Десятилетия спустя другой Александр - Александр Солженицын - написал столь же убедительную книгу о годах, проведенных в заключении в сибирском лагере для военнопленных. Как и Аросев, Солженицын вырос убежденным марксистом-ленинцем. Он с готовностью защищал свою страну от нацистских захватчиков в Восточной Пруссии, но был приговорен к восьми годам каторжных работ после того, как правительство перехватило частное письмо, в котором он ставил под сомнение некоторые военные решения, принятые Иосифом Сталиным.
В лагере Солженицын записывал все, что видел и через что прошел. Не имея доступа к ручке и бумаге, он не спал по ночам, запоминая страницы прозы, которые сочинял в уме. Он изо всех сил старался запомнить каждого заключенного, которого встречал, просто чтобы рассказать их истории на случай, если они не выберутся оттуда живыми. В своем шедевре «Архипелаг ГУЛАГ» он оплакивает имена и лица, которые забыл по дороге.
Тайна человека
Отбыв срок за преступление, которого он не совершал, Солженицын никогда не терял веры в человечество. Не поддался он и тому же абсолютистскому мышлению, которое привело Советский Союз в это мрачное место. «Если бы все было так просто!» он написал. «Хоть бы где-то были злые люди, коварно творящие злые дела. Но линия, разделяющая добро и зло, проходит через сердце каждого человека. И кто готов уничтожить кусочек собственного сердца?»
«Все посредственные писатели одинаковы», - сказал однажды Эндрю Кауфман, профессор славянских языков и литературы в Университете Вирджинии. «Каждый великий писатель велик по-своему». Это, если вы не знали, проницательный поворот и без того весьма проницательной начальной строки из другого романа Толстого, «Анны Карениной»: «Все счастливые семьи похожи друг на друга, но каждая несчастливая семья несчастлива по-своему».

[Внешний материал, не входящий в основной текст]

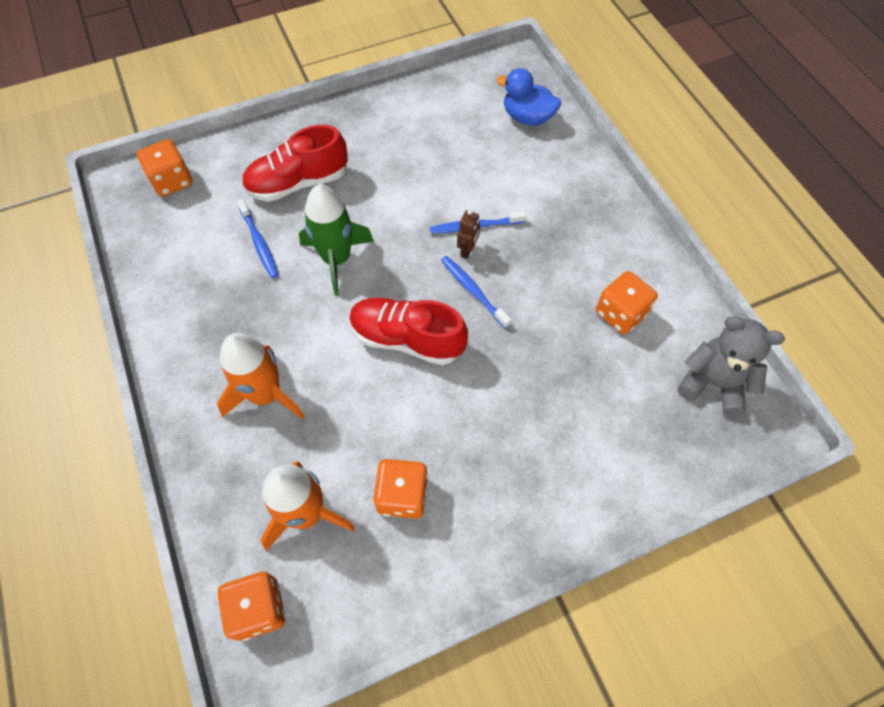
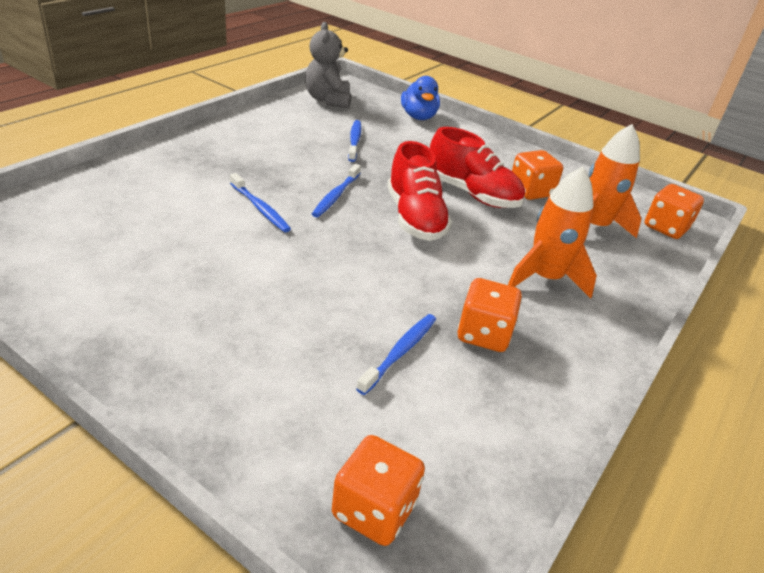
camera: 125 degrees left, 25 degrees down
red shoe [242,125,348,202] -> red shoe moved to [430,127,525,208]
green rocket [299,184,374,295] -> none
brown robot [457,210,480,259] -> none
blue duck [496,68,561,125] -> blue duck moved to [401,76,440,120]
orange dice [596,271,658,334] -> orange dice moved to [458,278,522,352]
none -> blue toothbrush [348,120,361,162]

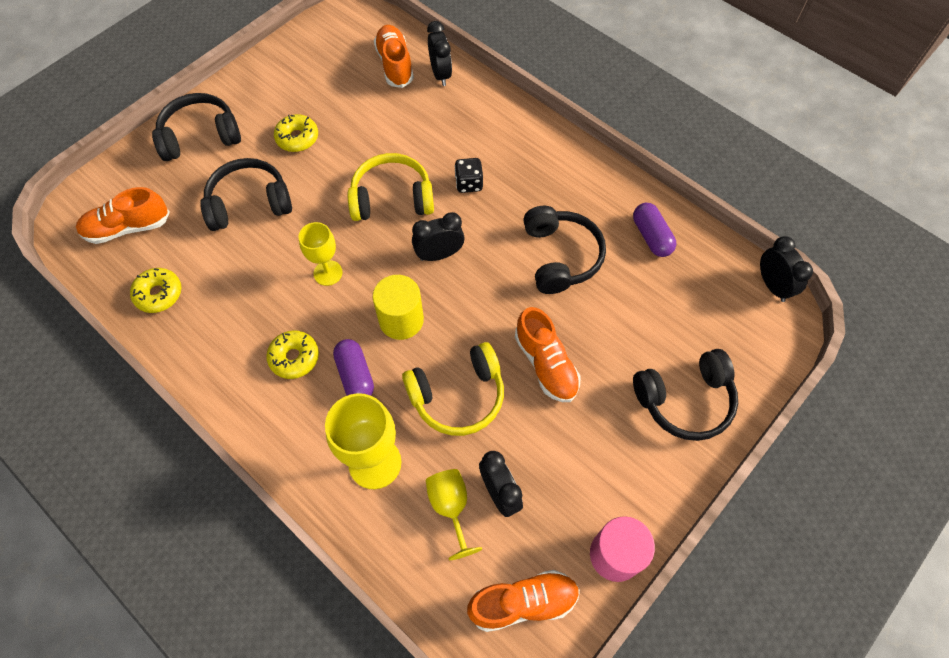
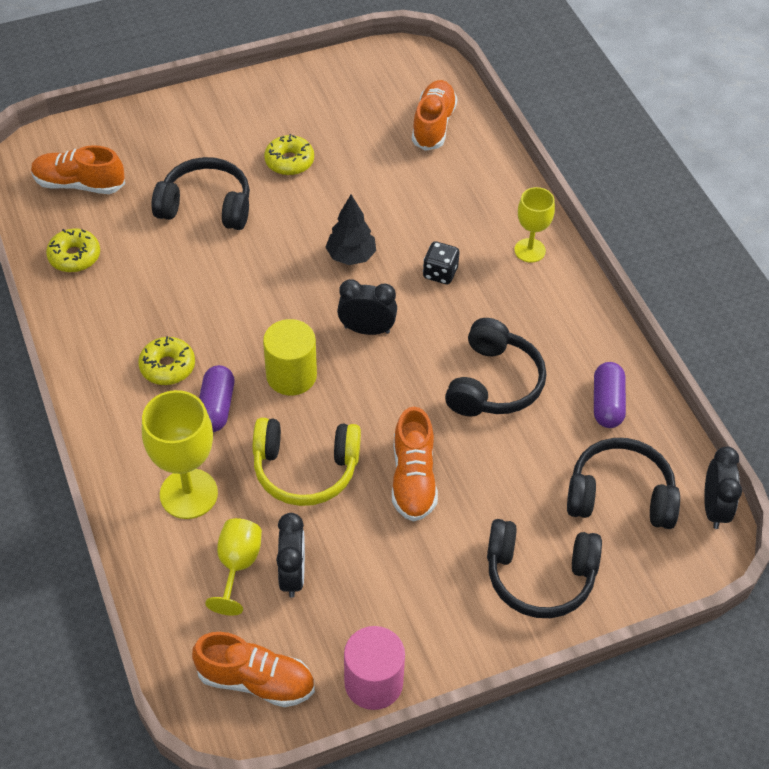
camera: 25 degrees right, 10 degrees down
black headphones [152,93,241,161] -> black headphones moved to [567,438,680,529]
yellow goblet [298,222,343,286] -> yellow goblet moved to [514,187,555,263]
yellow headphones [348,153,434,221] -> black tree [325,195,376,265]
black clock [427,21,452,86] -> none

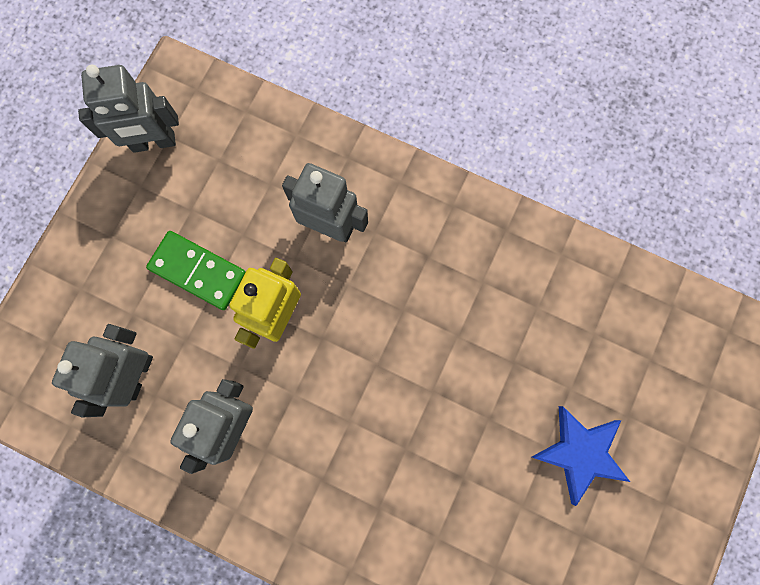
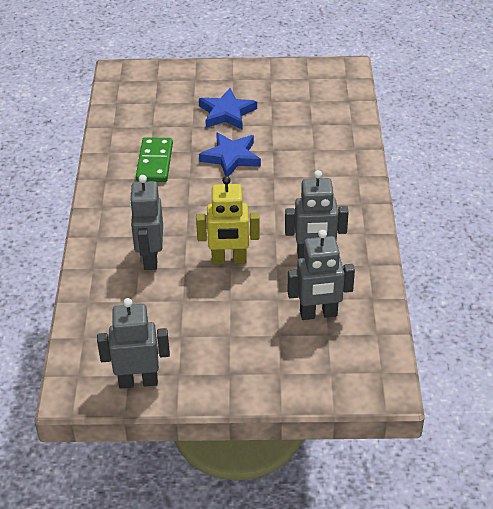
camera: 115 degrees left, 35 degrees down
grey robot [78,65,179,153] -> grey robot turned 60 degrees counterclockwise [97,298,170,389]
green domino [146,231,246,310] -> green domino moved to [136,137,173,182]
none -> blue star [199,132,261,176]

В то время как русских писателей может объединять прозаический стиль и интерес к общемировому опыту, их канон, безусловно, разнообразен. В своих статьях для «Нью-Йорк Таймс» Франсин Проуз и Бенджамин Мозер аккуратно резюмируют то, что отличает каждого гиганта литературы от предыдущего: Гоголя за его способность «сделать самое маловероятное событие не только правдоподобным, но и убедительным»; Тургенева за его «тщательно прорисованные, но в конечном счете загадочные персонажи»; Чехова за «сверхъестественное умение раскрывать самые глубокие чувства» в своих пьесах.
Какими бы далекими ни казались нам сегодня эти люди, влияние, которое они оказали на общество, поистине огромно. В кинотеатрах собираются сотни тысяч людей, чтобы посмотреть, как Кира Найтли надевает блестящее бальное платье и воплощает собой трагическую героиню Толстого. Дома новые поколения молча читали «Записки Достоевского о подполье», узнавая частички себя в его презренном, но до боли родственном подпольном человеке.

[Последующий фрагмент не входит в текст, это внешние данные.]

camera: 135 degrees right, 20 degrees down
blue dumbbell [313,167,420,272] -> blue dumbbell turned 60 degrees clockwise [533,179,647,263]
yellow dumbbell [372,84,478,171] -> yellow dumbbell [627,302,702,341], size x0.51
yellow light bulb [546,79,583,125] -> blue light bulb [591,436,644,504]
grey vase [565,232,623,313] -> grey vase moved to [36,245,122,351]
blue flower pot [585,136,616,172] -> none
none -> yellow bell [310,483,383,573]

Как Толстому понадобилось не менее 1225 страниц, чтобы рассказать историю «Войны и мира», так и нужно больше одной статьи, чтобы объяснить, что делает русскую литературу такой ценной. Его можно оценить за его историческое значение, положив начало дискуссии, которая в конечном итоге изменила политический ландшафт Российской империи и, в конечном счете, мира в целом. Его также можно оценить за его образовательную ценность, вдохновляющую читателей оценивать свою жизнь и улучшать свои отношения.